WASHINGTON — The Supreme Court justices appeared closely split Wednesday on whether the environmental laws can be used to protect whales and other marine mammals from the Navy’s use of sonar off the coast of southern California.
A Bush administration lawyer argued that when national security is at stake, the president and his top military commanders are entrusted with setting the rules.
“The ability to locate and track an enemy submarine … is vitally important to the survival of our naval strike force … and therefore, critical to the nation’s own security,” said U.S. Solicitor General Gregory Garre. For years, the Navy has conducted training exercises off the California coast to test whether ships can detect quiet-running enemy submarines.
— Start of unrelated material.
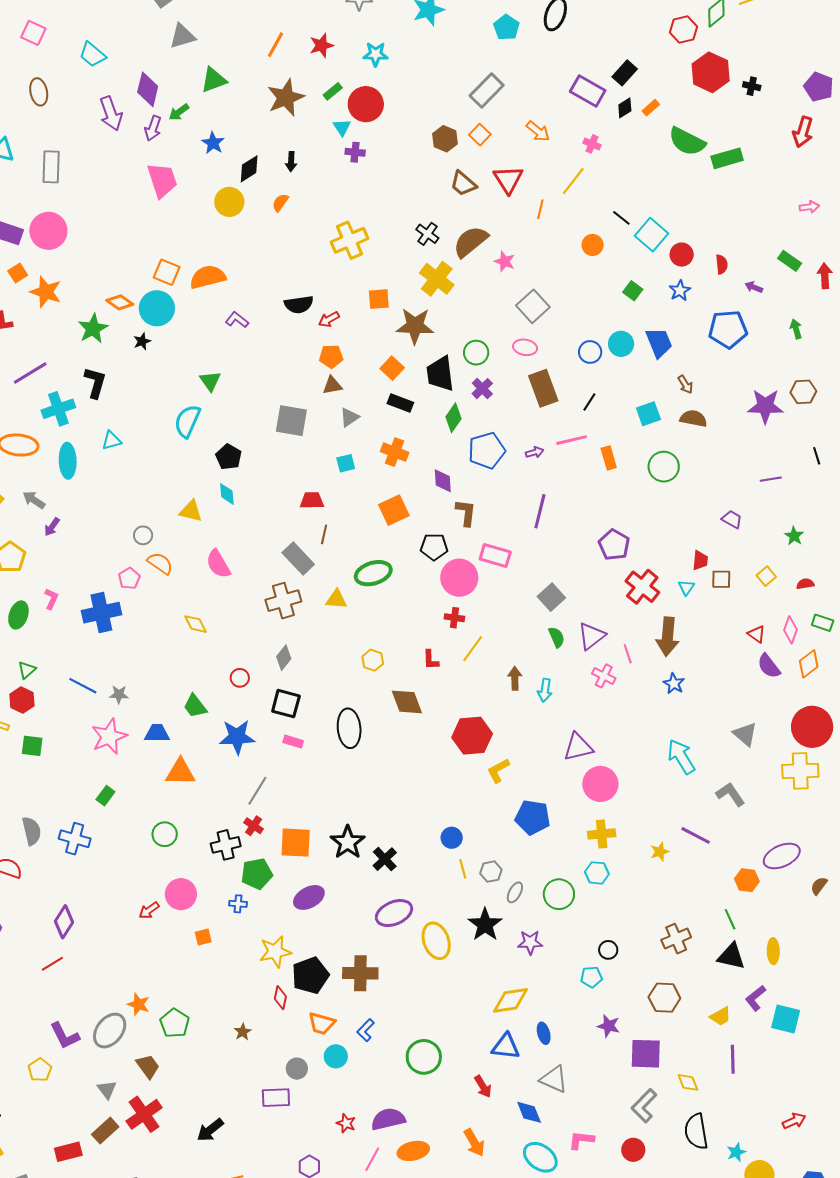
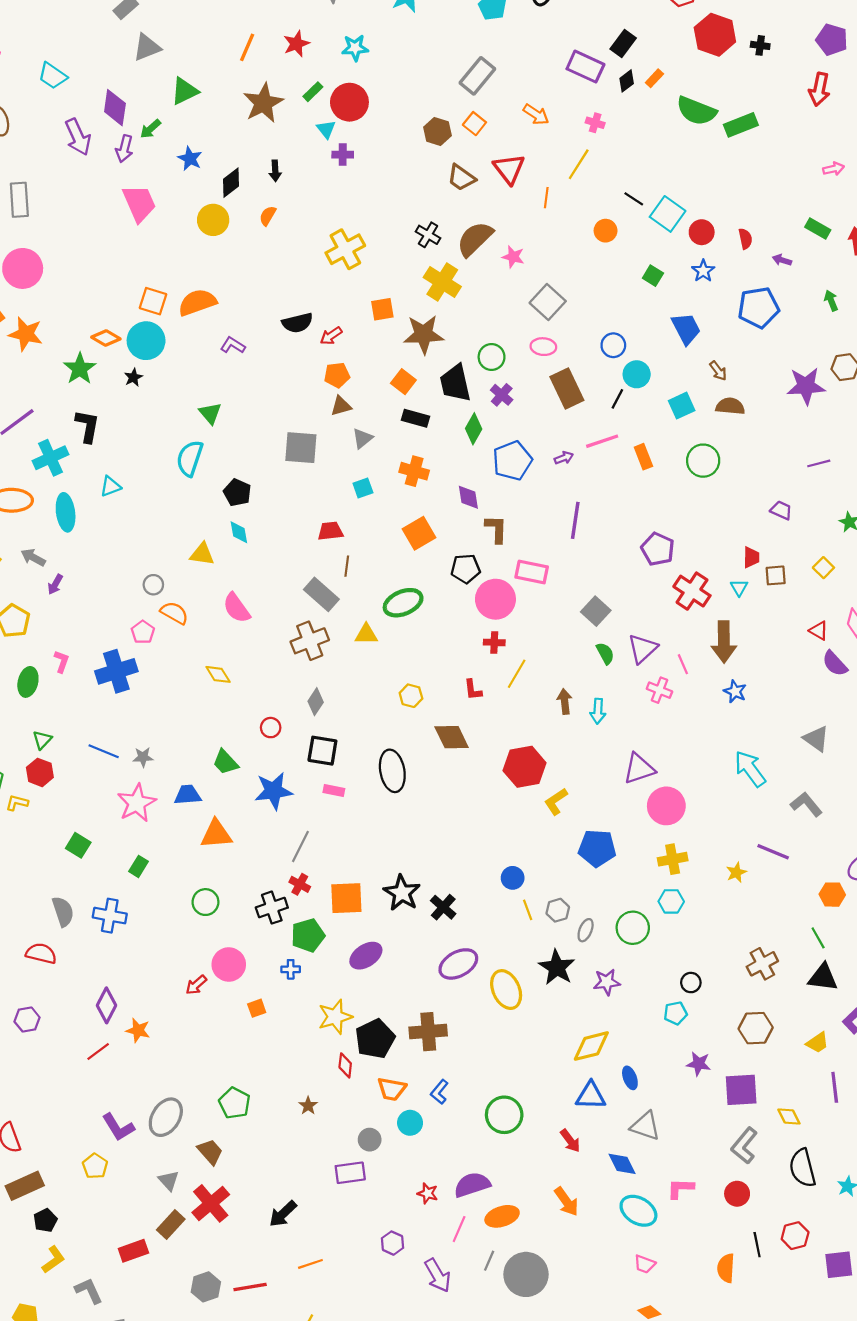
cyan circle: (621, 344) -> (637, 374), moved
green square: (32, 746) -> (78, 845), moved, turned 30
orange star: (139, 1004) -> (138, 1030), moved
These exercises are “in the judgment of the president and his top naval officers in the paramount interests of the United States,” he added.
Garre urged the court to throw out a Los Angeles judge’s order that put limits on the Navy’s operations. Acting on a suit brought by the Natural Resources Defense Council in Santa Monica, Calif., U.S. District Judge Florence-Marie Cooper ordered the Navy to shut down its high-intensity sonar whenever a whale or marine mammal is spotted within 1.25 miles of the ship.
The sonar emits a powerful sound wave in the water — as “if we had a jet engine in this courtroom and you multiplied that noise by 2,000 times,” said Los Angeles lawyer Richard Kendall, who represented the Natural Resources Defense Council. He said beaked whales, in panic, dive deeply to escape the sound, and they sometimes suffer bleeding and even death when they try to resurface. He also cited the Navy’s own estimate that 170,000 dolphins and other marine mammals would flee the sonar.
Garre, the government lawyer, agreed some marine animals might swim away, but he disputed the claim that they would be hurt or killed. “There have been beachings of beaked whales in Southern California. None have been tied to sonar operations,” he said.
The case has turned into a major dispute over whether judges, acting on a suit brought by environmentalists, have the power to halt a government project because of its failure to carry out an environmental impact statement in advance. Judge Cooper cited this failure by the Navy when she issued her order.
On Wednesday, she came under criticism from the justices.
Justice Antonin Scalia said the law requiring environmental impact statements was “procedural” only. It did not give judges the power to stop government projects, he suggested. And Chief Justice John Roberts said that in balancing the interests, the judge did not give enough weight to the Navy’s concern. He described it as the “potential that a North Korean diesel electric submarine will get within range of Pearl Harbor undetected.”
On the other side, Justices John Paul Stevens and David Souter wondered how the Navy could know its sonar would not harm the whales until it had studied the matter. “The whole theory of the environmental impact statement is we don’t really know what the harm will be,” Stevens said.
The justices are likely to hand down a ruling in the case within a few months.